Let G(n) denote the set of all graphs G that have a Hamiltonian circuit H such that if the edges of H are omitted then the rest of G decomposes into disjoint copies of the complete graph on n vertices (n = 1,2,3,...).
Consider the following statements.
S(n): Every graph from G(n) is n-chromatic.
Obviously, S(1) and S(2) are false.
There are beautiful elementary and simple proofs of the following propositions.
(i) S(4) is true. (ii) If S(n) is true then so is S(n+1) .
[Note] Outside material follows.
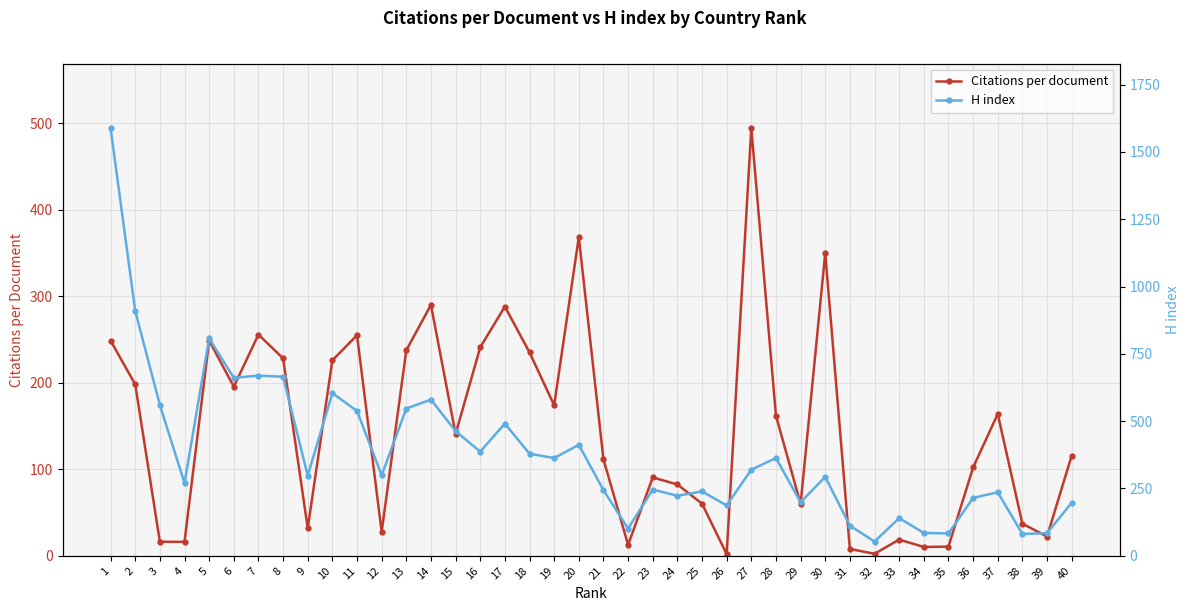

Which has a higher value, 18 or 25?

18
Thus S(n) is true for all values of n greater than 3. The case n = 3 , however, is hard. S(3) - now called the cycle-plus-triangles theorem - was formulated and conjectured to be true by Paul Erdos in 1987; his conjecture strengthens a weaker conjecture concerning the stability number of G made by D.Z. Du and D.F. Hsu in 1986. The first proof was given by Herbert Fleischner (Vienna) and Michael Stiebitz (Ilmenau) in 1991; their proof, which is based on a general list- colouring principle of N. Alon and M. Tarsi published 1992, is non-elementary (non-constructive).
In this talk, an elementary proof is given for the stronger proposition that the number of the 3-partitionings induced by the 3-colourings (i.e., the number of non-equivalent 3-colourings) is odd.